There are universal experiences everyone has and then forgets, over time, either willingly or willfully. Or maybe the experience sticks with them but they don’t know it for what it is. I remember a friend, an English jazz musician in New Orleans (whom I’ll call Peter) telling me that he’d once been a part of a foursome when he was about fifteen—he and a young friend with two schoolgirls they’d met in a park one day in London. He told me about it wistfully.
“There was an innocence about it, you know? None of us were religious, and we were just sort of playing, as children play at being naughty. I saw one of those girls a few years later in a pub and she wouldn’t even look at me. Until that moment, the moment when she turned her head away to keep from seeing me, I never felt bad about that day. But in that moment, I felt bad, dirty even. It’s not that she did anything to make me feel that way. It’s just that I saw it different after that. I saw myself different, like being naked and finding out that somebody sees you.”
It was the Eden experience. Some people don’t remember it, but Peter did, even if he didn’t recognize what it was. The tree of the knowledge of good and evil is always a self-encounter. I remember my own experience. I used to tell lies when I was a child. I lied to impress people, to get my way, to avoid punishment—whatever. I didn’t feel bad about it. I suppose it was the way I coped with my little life in my little world. I never lied to hurt anybody, thank goodness. I never even thought about it, and yes—there was an innocence about it.
I must have been very good at it because I didn’t get caught until I was nine. And then it happened. My class at school were going on their annual picnic and we were all supposed to get a note of permission from our parents and bring it to school the day of the picnic. I forgot to get my permission note. When I got to school and everyone was getting ready to board the bus, I didn’t have a permission note. The teacher sent me to the principal’s office to call my mother and get permission. I called her at her job but she couldn’t come to the phone. I lied to the principal and said she’d given permission. I went on the picnic, had a great time, and forgot about it.
The following day, the teacher told me the principal wanted to see me in her office. Mrs. Cunningham sat behind her desk and I stood in front of it.
“Dena, yesterday I let you call your mother to get permission to go on the picnic.”
“You didn’t speak to your mother, did you?”
“No, ma’am. I spoke to her supervisor and she asked her for me and she said it was okay.” (I was good at lying—very quick on my feet.)

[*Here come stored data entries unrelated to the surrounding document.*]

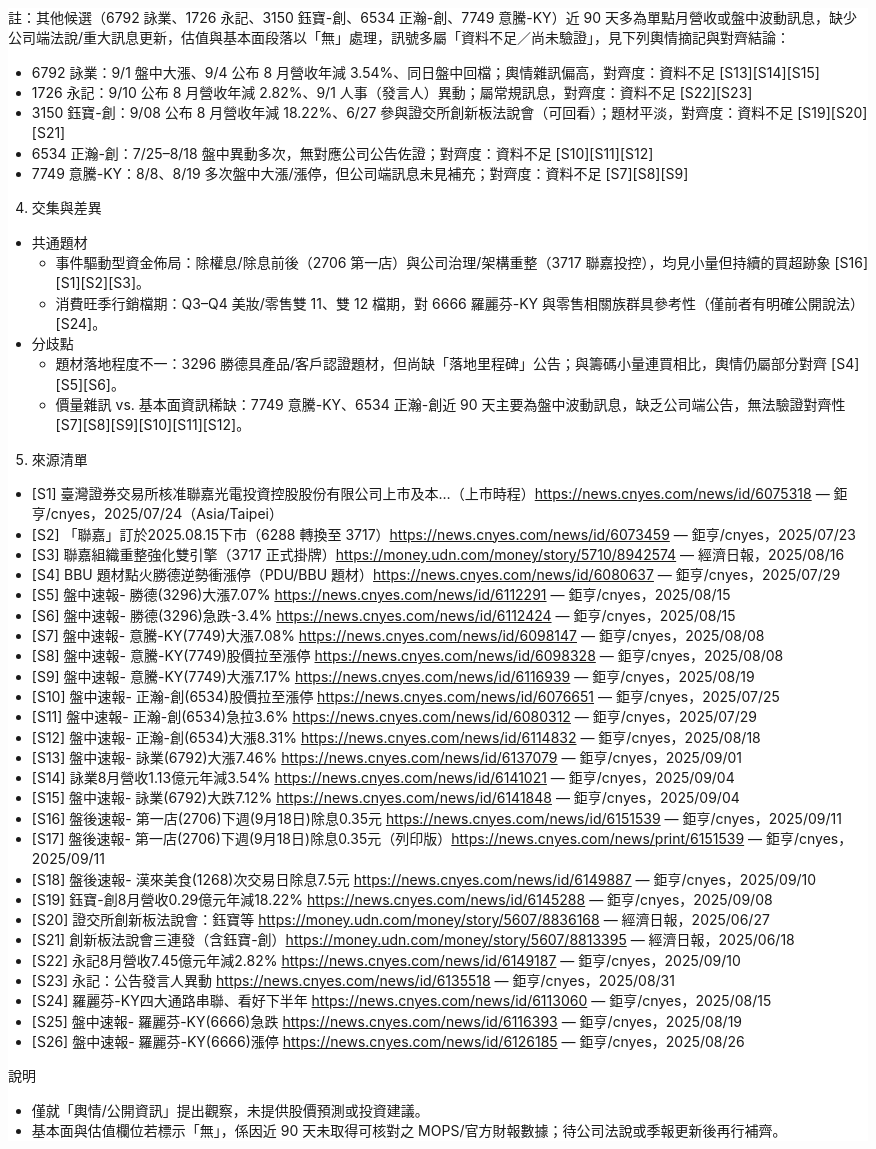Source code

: 註：其他候選（6792 詠業、1726 永記、3150 鈺寶-創、6534 正瀚-創、7749 意騰-KY）近 90 天多為單點月營收或盤中波動訊息，缺少公司端法說/重大訊息更新，估值與基本面段落以「無」處理，訊號多屬「資料不足／尚未驗證」，見下列輿情摘記與對齊結論：
- 6792 詠業：9/1 盤中大漲、9/4 公布 8 月營收年減 3.54%、同日盤中回檔；輿情雜訊偏高，對齊度：資料不足 [S13][S14][S15]
- 1726 永記：9/10 公布 8 月營收年減 2.82%、9/1 人事（發言人）異動；屬常規訊息，對齊度：資料不足 [S22][S23]
- 3150 鈺寶-創：9/08 公布 8 月營收年減 18.22%、6/27 參與證交所創新板法說會（可回看）；題材平淡，對齊度：資料不足 [S19][S20][S21]
- 6534 正瀚-創：7/25–8/18 盤中異動多次，無對應公司公告佐證；對齊度：資料不足 [S10][S11][S12]
- 7749 意騰-KY：8/8、8/19 多次盤中大漲/漲停，但公司端訊息未見補充；對齊度：資料不足 [S7][S8][S9]

4) 交集與差異
- 共通題材
  - 事件驅動型資金佈局：除權息/除息前後（2706 第一店）與公司治理/架構重整（3717 聯嘉投控），均見小量但持續的買超跡象 [S16][S1][S2][S3]。
  - 消費旺季行銷檔期：Q3–Q4 美妝/零售雙 11、雙 12 檔期，對 6666 羅麗芬-KY 與零售相關族群具參考性（僅前者有明確公開說法）[S24]。
- 分歧點
  - 題材落地程度不一：3296 勝德具產品/客戶認證題材，但尚缺「落地里程碑」公告；與籌碼小量連買相比，輿情仍屬部分對齊 [S4][S5][S6]。
  - 價量雜訊 vs. 基本面資訊稀缺：7749 意騰-KY、6534 正瀚-創近 90 天主要為盤中波動訊息，缺乏公司端公告，無法驗證對齊性 [S7][S8][S9][S10][S11][S12]。

5) 來源清單
- [S1] 臺灣證券交易所核准聯嘉光電投資控股股份有限公司上市及本…（上市時程）https://news.cnyes.com/news/id/6075318 — 鉅亨/cnyes，2025/07/24（Asia/Taipei）
- [S2] 「聯嘉」訂於2025.08.15下市（6288 轉換至 3717）https://news.cnyes.com/news/id/6073459 — 鉅亨/cnyes，2025/07/23
- [S3] 聯嘉組織重整強化雙引擎（3717 正式掛牌）https://money.udn.com/money/story/5710/8942574 — 經濟日報，2025/08/16
- [S4] BBU 題材點火勝德逆勢衝漲停（PDU/BBU 題材）https://news.cnyes.com/news/id/6080637 — 鉅亨/cnyes，2025/07/29
- [S5] 盤中速報- 勝德(3296)大漲7.07% https://news.cnyes.com/news/id/6112291 — 鉅亨/cnyes，2025/08/15
- [S6] 盤中速報- 勝德(3296)急跌-3.4% https://news.cnyes.com/news/id/6112424 — 鉅亨/cnyes，2025/08/15
- [S7] 盤中速報- 意騰-KY(7749)大漲7.08% https://news.cnyes.com/news/id/6098147 — 鉅亨/cnyes，2025/08/08
- [S8] 盤中速報- 意騰-KY(7749)股價拉至漲停 https://news.cnyes.com/news/id/6098328 — 鉅亨/cnyes，2025/08/08
- [S9] 盤中速報- 意騰-KY(7749)大漲7.17% https://news.cnyes.com/news/id/6116939 — 鉅亨/cnyes，2025/08/19
- [S10] 盤中速報- 正瀚-創(6534)股價拉至漲停 https://news.cnyes.com/news/id/6076651 — 鉅亨/cnyes，2025/07/25
- [S11] 盤中速報- 正瀚-創(6534)急拉3.6% https://news.cnyes.com/news/id/6080312 — 鉅亨/cnyes，2025/07/29
- [S12] 盤中速報- 正瀚-創(6534)大漲8.31% https://news.cnyes.com/news/id/6114832 — 鉅亨/cnyes，2025/08/18
- [S13] 盤中速報- 詠業(6792)大漲7.46% https://news.cnyes.com/news/id/6137079 — 鉅亨/cnyes，2025/09/01
- [S14] 詠業8月營收1.13億元年減3.54% https://news.cnyes.com/news/id/6141021 — 鉅亨/cnyes，2025/09/04
- [S15] 盤中速報- 詠業(6792)大跌7.12% https://news.cnyes.com/news/id/6141848 — 鉅亨/cnyes，2025/09/04
- [S16] 盤後速報- 第一店(2706)下週(9月18日)除息0.35元 https://news.cnyes.com/news/id/6151539 — 鉅亨/cnyes，2025/09/11
- [S17] 盤後速報- 第一店(2706)下週(9月18日)除息0.35元（列印版）https://news.cnyes.com/news/print/6151539 — 鉅亨/cnyes，2025/09/11
- [S18] 盤後速報- 漢來美食(1268)次交易日除息7.5元 https://news.cnyes.com/news/id/6149887 — 鉅亨/cnyes，2025/09/10
- [S19] 鈺寶-創8月營收0.29億元年減18.22% https://news.cnyes.com/news/id/6145288 — 鉅亨/cnyes，2025/09/08
- [S20] 證交所創新板法說會：鈺寶等 https://money.udn.com/money/story/5607/8836168 — 經濟日報，2025/06/27
- [S21] 創新板法說會三連發（含鈺寶-創）https://money.udn.com/money/story/5607/8813395 — 經濟日報，2025/06/18
- [S22] 永記8月營收7.45億元年減2.82% https://news.cnyes.com/news/id/6149187 — 鉅亨/cnyes，2025/09/10
- [S23] 永記：公告發言人異動 https://news.cnyes.com/news/id/6135518 — 鉅亨/cnyes，2025/08/31
- [S24] 羅麗芬-KY四大通路串聯、看好下半年 https://news.cnyes.com/news/id/6113060 — 鉅亨/cnyes，2025/08/15
- [S25] 盤中速報- 羅麗芬-KY(6666)急跌 https://news.cnyes.com/news/id/6116393 — 鉅亨/cnyes，2025/08/19
- [S26] 盤中速報- 羅麗芬-KY(6666)漲停 https://news.cnyes.com/news/id/6126185 — 鉅亨/cnyes，2025/08/26

說明
- 僅就「輿情/公開資訊」提出觀察，未提供股價預測或投資建議。
- 基本面與估值欄位若標示「無」，係因近 90 天未取得可核對之 MOPS/官方財報數據；待公司法說或季報更新後再行補齊。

Mrs. Cunningham had short gray curls and she wore a navy blue suit with a white blouse that tied at the neck. She was thin and small. She had one hand on her desk holding a pen. And she said, “Now that’s two lies you’ve told, isn’t it?”
And there it was. I had no fig leaf handy. I said nothing. I looked away from her. I understand why Adam and Eve ran and hid. I saw myself naked for the first time.
“Your mother called back after you left. She wanted to know if something was wrong. Now go back to class.” There was no punishment. I wish there had been.
Now, it isn’t that I’d never been made to feel bad before. I had—in fact that was the motive for the lies to impress people, to make myself look good, not just to others but to myself—because we see ourselves reflected in the eyes of other people. Lying was the remedy for all problems. Maybe I’d always believed my own lies—I don’t know. I just know that for the first time in my life I saw myself as I was. It’s an experience of being naked, and of desperately needing cover.
It’s like St. Augustine’s memory of stealing pears from a neighbor’s orchard when he was a boy. It sears consciousness and alters us with the permanent weight of conscience—“with-knowledge.” It’s the Eden experience of seeing ourselves as we are. “Nakedness” is a metaphor. Our knowledge of good and evil comes from a mirror. The girl in the pub was Peter’s mirror, Mrs. Cunningham was mine, and I suppose that Adam and Eve were mirrors for each other.
That was over sixty years ago. I’ve heard other Eden experiences or read about them. People forget, but if the experience “takes,” it’s remembered. Almost always, however, the conclusion is some variation of my friend Peter’s take on it. He somehow managed to blame “society” and religion for creating puritanical notions about sex. Exactly how that accounts for his deeply personal discomfort in the pub is not clear. It was his own knowledge that caused him shame, no one else’s, but he didn’t see it that way.
As painful as the experience is, it is indeed the “Happy Fall,” for it is the door we pass through to contrition and repentance. “Father, forgive them for they know not what they do” is the prayer from the Cross of our Lord, who knew us so much better than we can ever know ourselves. It’s a prayer for the innocent, for those who are ignorant of their own nature, for those who steal pears or tell lies or play at secret unlicensed sex. There may always be people like Peter, who deflect what they see onto “society” or “religion” and who never open that door to repentance, but remain critical, intolerant, and unforgiving all their lives. Clinging to their innocent ignorance, they unknowingly become that which they accuse others of. But those who “look upon him whom they have pierced” know not only what they’ve done but also why they did it, and they pass through that door, and find to their everlasting joy that far greater experience of forgiveness, an ocean of divine mercy.